Alfonso Herrero

Personal information
- Full name: Alfonso Herrero Peinador
- Date of birth: 21 April 1994 (age 32)
- Place of birth: Toledo, Spain
- Height: 1.83 m (6 ft 0 in)
- Position: Goalkeeper

Team information
- Current team: Málaga
- Number: 1

Youth career
- 2001–2003: Odelot Toletum
- 2003–2013: Real Madrid

Senior career*
- Years: Team / Apps / (Gls)
- 2013–2014: Real Madrid C / 33 / (0)
- 2014–2016: Real Madrid B / 10 / (0)
- 2016–2017: Oviedo B / 31 / (0)
- 2017–2020: Oviedo / 46 / (0)
- 2020–2021: Marbella / 20 / (0)
- 2021–2022: Burgos / 28 / (0)
- 2022–2023: Mirandés / 33 / (0)
- 2023–: Málaga / 122 / (1)

International career
- 2009: Spain U16 / 3 / (0)
- 2009–2011: Spain U17 / 10 / (0)
- 2013: Spain U19 / 3 / (0)

= Alfonso Herrero =

Spanish footballer

Alfonso Herrero Peinador (born 21 April 1994) is a Spanish footballer who plays as a goalkeeper for Málaga CF.

==Club career==
Born in Toledo, Castile-La Mancha, Herrero joined Real Madrid's youth setup in 2003, aged nine. He made his senior debut for the C-team on 24 August 2013, starting in a 1–0 Segunda División B away win against Atlético Madrid B.

Herrero was promoted to the reserves in 2014, after the side was relegated to the third division. He made his debut for the side on 24 August of that year, again against Atleti's B-team, but in a 1–2 loss.

Herrero spent his two seasons at the B's as a backup, the first to Rubén Yáñez and the second to Carlos Abad. On 22 July 2016 he signed a three-year contract with Real Oviedo, being initially assigned to the reserve team in Tercera División.

Ahead of the 2017–18 campaign, Herrero was definitely promoted to the first team after Esteban's retirement. He made his professional debut on 6 September 2017, starting in a 0–1 home loss against CD Numancia, for the season's Copa del Rey.

Herrero made his Segunda División debut on 25 November 2017, starting in a 3–1 home win against CD Numancia. He subsequently became the first-choice for Juan Antonio Anquela's side, overtaking Juan Carlos.

On 29 August 2020, free agent Herrero signed for Marbella FC in the third division.

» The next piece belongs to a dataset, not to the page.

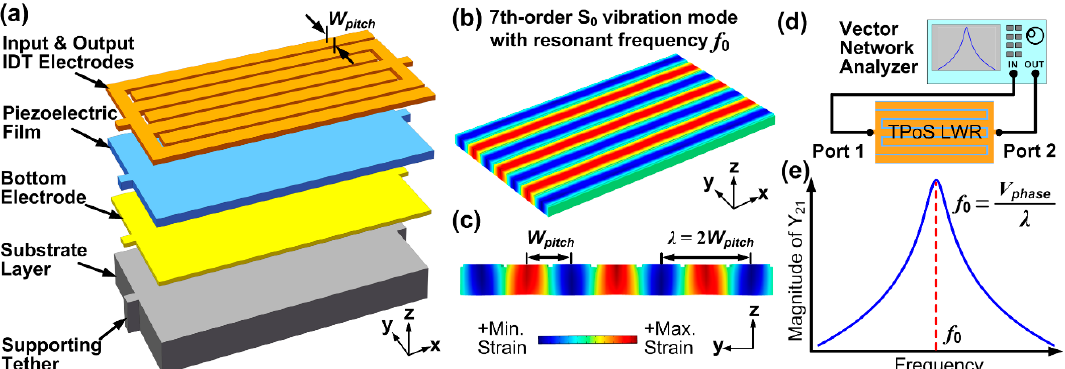
Figure 1. ( a ) Schematic for typical structure of thin-film piezoelectric-on-substrate (TPoS) resonators; ( b , c ) perspective and cross-sectional views of the vibration mode shape of 7th-order fundamental symmetrical (S 0 ) mode associated with resonant frequency f 0 ; ( d ) electrical characterization setup for a 2-port TPoS laterally vibrating resonators (LVR); ( e ) typical measured magnitude of transfer admittance Y 21 of a 2-port TPoS LVR.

The following 5 July, he returned to the second level after agreeing to a contract with Burgos CF.

On 16 July 2022, Herrero signed a one-year deal with CD Mirandés, still in the second tier. A regular starter, he moved to Primera Federación side Málaga CF on 22 June 2023, on a three-year contract.

On 12 May 2024, Herrero scored a goal in the stoppage time against San Fernando CD, and finished the season as a starter as Málaga achieved promotion to division two. He remained a key unit in the following years, and renewed his contract until 2028 on 4 February 2025.

Herrero made his La Liga debut at the age of 32 on 19 August 2026, starting in a 2–0 away loss to Atlético Madrid.